Police visits to schools in run-up to Christmas
A police initiative to promote awareness of pupil safety is being rolled out to schools in Northumberland.
Operation Tinsel started last week in North Tyneside and sees neighbourhood officers visit schools to raise awareness of personal safety and crime prevention.
Police are paying visits to schools and speaking with staff and pupils at assemblies, in crime-prevention classes and also using social media to give advice. Extra patrols will be taking place in and around schools at key times too.
Officers are covering a wide range of issues which can affect youngsters from road safety, how to stay safe online, stranger danger, personal safety and crime-prevention advice.
Superintendent Mick Paterson said: “This initiative has been well received in our North Tyneside schools and we decided to take the opportunity for our neighbourhood officers across Northumberland to come into schools to speak to young people of all ages about these important subjects.”

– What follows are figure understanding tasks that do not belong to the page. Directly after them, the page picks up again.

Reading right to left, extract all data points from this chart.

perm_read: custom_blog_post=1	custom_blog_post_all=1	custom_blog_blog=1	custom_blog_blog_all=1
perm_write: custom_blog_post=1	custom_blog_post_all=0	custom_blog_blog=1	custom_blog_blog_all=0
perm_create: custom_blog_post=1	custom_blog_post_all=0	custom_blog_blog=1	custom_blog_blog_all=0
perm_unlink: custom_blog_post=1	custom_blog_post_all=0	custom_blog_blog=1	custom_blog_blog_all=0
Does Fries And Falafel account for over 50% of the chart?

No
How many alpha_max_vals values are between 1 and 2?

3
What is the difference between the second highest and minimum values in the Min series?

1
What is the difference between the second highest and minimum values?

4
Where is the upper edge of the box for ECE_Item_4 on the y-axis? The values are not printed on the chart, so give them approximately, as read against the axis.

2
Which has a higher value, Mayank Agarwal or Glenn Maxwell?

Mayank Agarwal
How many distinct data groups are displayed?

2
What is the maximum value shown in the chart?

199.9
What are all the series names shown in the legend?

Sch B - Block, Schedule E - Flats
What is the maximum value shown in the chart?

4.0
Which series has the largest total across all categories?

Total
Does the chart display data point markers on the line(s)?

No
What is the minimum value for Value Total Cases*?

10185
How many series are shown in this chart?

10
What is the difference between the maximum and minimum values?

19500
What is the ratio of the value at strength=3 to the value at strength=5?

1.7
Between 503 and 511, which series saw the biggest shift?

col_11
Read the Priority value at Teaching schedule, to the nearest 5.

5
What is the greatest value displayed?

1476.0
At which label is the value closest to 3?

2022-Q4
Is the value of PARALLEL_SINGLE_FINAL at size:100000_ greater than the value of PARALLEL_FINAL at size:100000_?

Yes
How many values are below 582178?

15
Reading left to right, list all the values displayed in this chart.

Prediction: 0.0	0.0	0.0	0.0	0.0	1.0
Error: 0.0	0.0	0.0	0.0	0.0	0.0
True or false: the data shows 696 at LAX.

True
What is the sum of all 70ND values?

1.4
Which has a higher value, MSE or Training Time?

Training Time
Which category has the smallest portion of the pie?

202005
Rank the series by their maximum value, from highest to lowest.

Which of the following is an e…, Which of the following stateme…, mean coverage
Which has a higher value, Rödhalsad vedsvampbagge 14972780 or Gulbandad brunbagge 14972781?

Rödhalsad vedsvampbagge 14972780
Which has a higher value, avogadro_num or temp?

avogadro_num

He added: “Personal safety is so important for young people, but especially so at this time of the year. When they go to school it is dark and often when they finish it’s getting dark so they need to take steps to make themselves as safe as possible.
“Simple things like walking home in groups of friends or in pairs, and not alone, taking extra care when crossing the road, especially when dark, and making sure their valuables including phones, tablets and mp3 players are safe and not easy targets for thieves – they can all make a difference.
“One of the key messages we want to get across is that the police are here to support and help them. Children should always ring 999 if they feel threatened or unsafe in any situation – if they see someone suspicious or are approached by anyone they don’t know then they should ring 999 immediately and we will protect them.
“We will do all we can in school hours to get pupils thinking about safety but we need parents at home to reinforce these messages and make sure their child is as safe as possible. I’d urge parents to speak to their children about issues like personal safety, what to do in an emergency and how to contact the police to make sure the message hits home.”